Taking a quick break from the AoIR 2015 liveblogging at snurb.info: today’s presentation by Fabio Giglietto, Luca Rossi and Jiyoung Kim got me thinking. They built on a paper by Stefan Stieglitz and me which compared some basic properties of a large number of hashtag datasets (and some keyword-based datasets, too), and used these to classify different hashtag uses (mainly distinguishing between crisis events and media audiencing).
Back then, we looked at the percentage of tweets containing URLs, and the percentage of tweets that were retweets, as well as the total number of tweets in each dataset:
From: Axel Bruns and Stefan Stieglitz. “Quantitative Approaches to Comparing Communication Patterns on Twitter.” In Klaus Bredl, Julia Hünniger, and Jakob Linaa Jensen, eds., Methods for Analyzing Social Media. 20-44.

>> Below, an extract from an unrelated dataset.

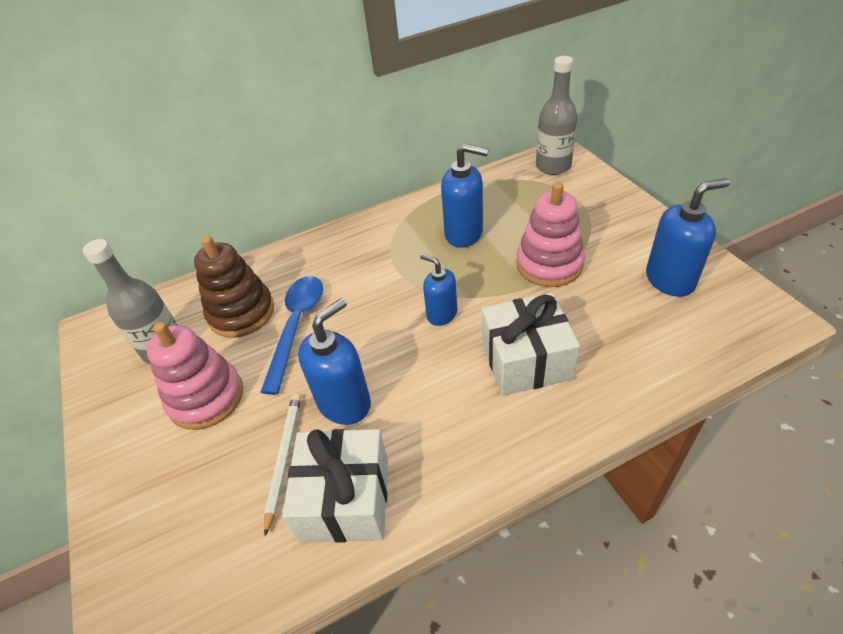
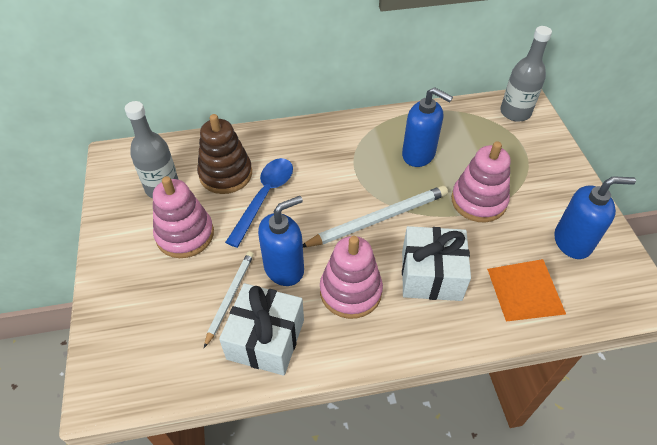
camera: 10 degrees right, 5 degrees up
blue soap dispenser [420,254,457,326] -> white pencil [303,186,448,247]
none -> pink stacking toy [320,236,383,319]
none -> orange pyramid [487,259,566,322]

I’m keen to update that study with new data from more recent hashtags, and we’ve already started to work through our own archived datasets to generate further metrics. But our datasets are limited to the research interests we’ve pursued over time, and to Australian and international topics.
So, I’m wondering whether we could build this up to a much larger collection by taking a collaborative, crowdsourced approach: if anyone else out there has Twitter datasets from the past few years, could you run a handful of quick analyses over your archives and share the results? What we’d need are:
- Hashtag(s) or keyword(s) used to capture the dataset
- Timeframe of capture (from/to date)
- Total number of tweets
- Total number of tweets containing URLs – using the regular expression /http/
- Total number of tweets containing retweets – using the regular expression /(\”@|RT @|MT @|via @)[A-Za-z0-9_]+/
You could leave those details in the comments attached to this post, or email them to me at a.bruns(at)qut.edu.au.
This is an experiment, in the spirit of AoIR collegiality. Would anyone be interested in sharing the metrics for their datasets? In return, I’d be very happy to include you as a contributing author in the paper we’ll eventually develop from this. Thanks in advance!